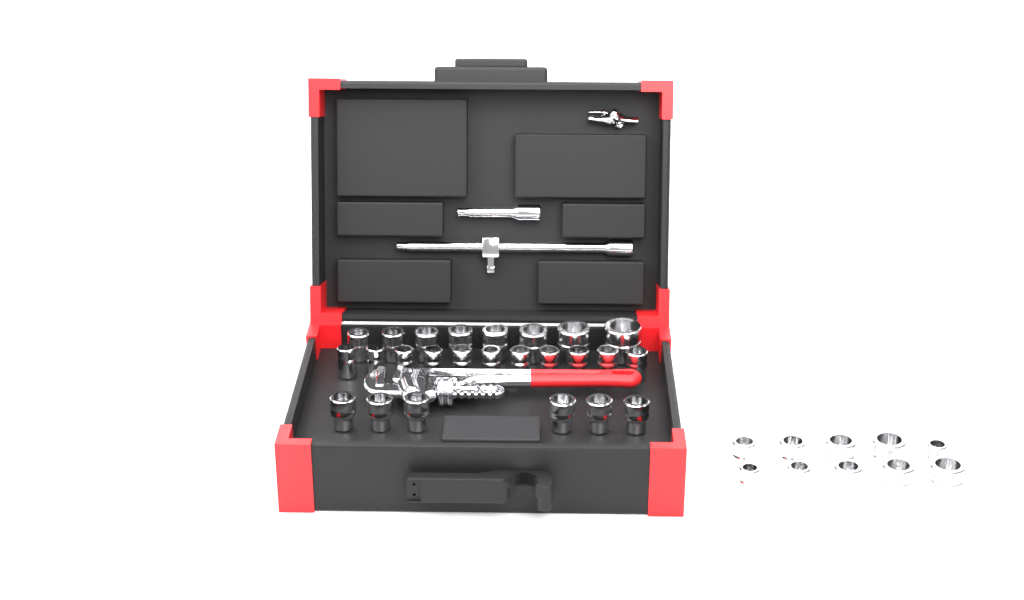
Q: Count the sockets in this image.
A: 35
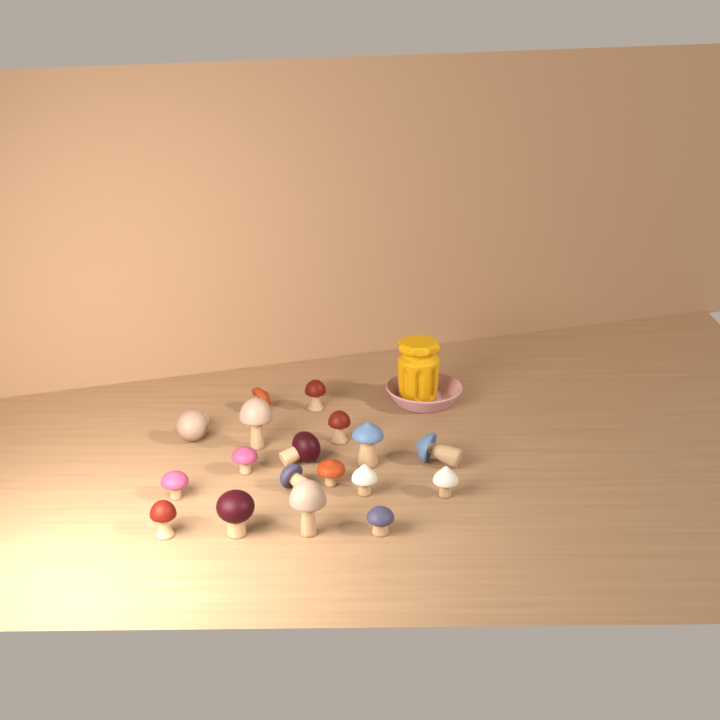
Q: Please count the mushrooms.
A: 18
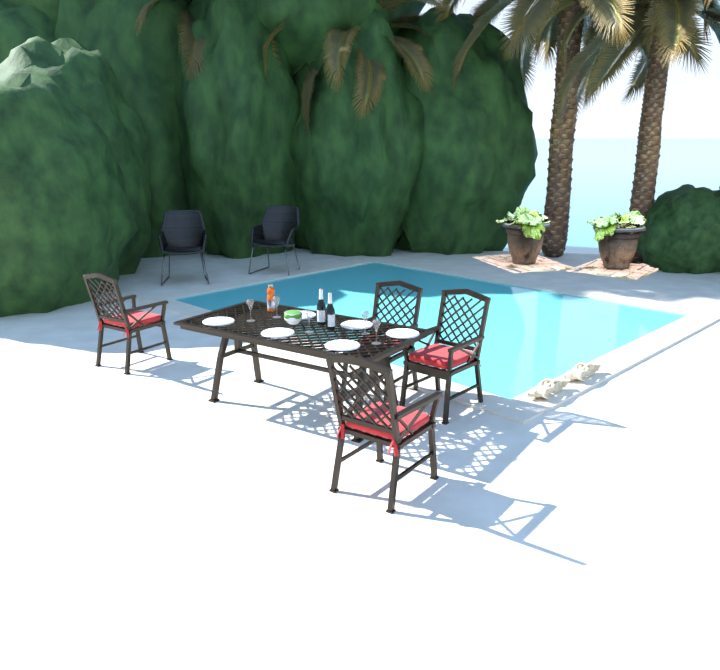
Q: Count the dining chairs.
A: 4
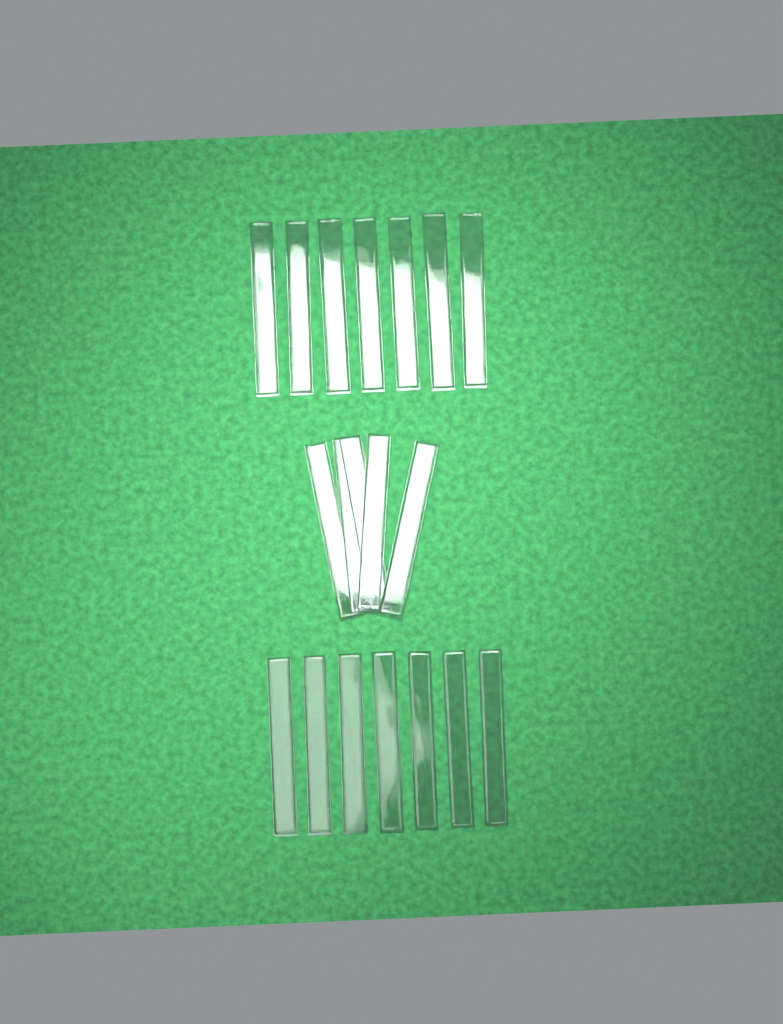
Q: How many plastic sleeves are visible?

- - - - - - -

Exercise prompt: Return every row above word for word, leaving out the pictures.

Result of this exercise:
Q: Count the sockets in this image.
A: 35
Q: Please count the mushrooms.
A: 18
Q: Count the dining chairs.
A: 4
Q: How many plastic sleeves are visible?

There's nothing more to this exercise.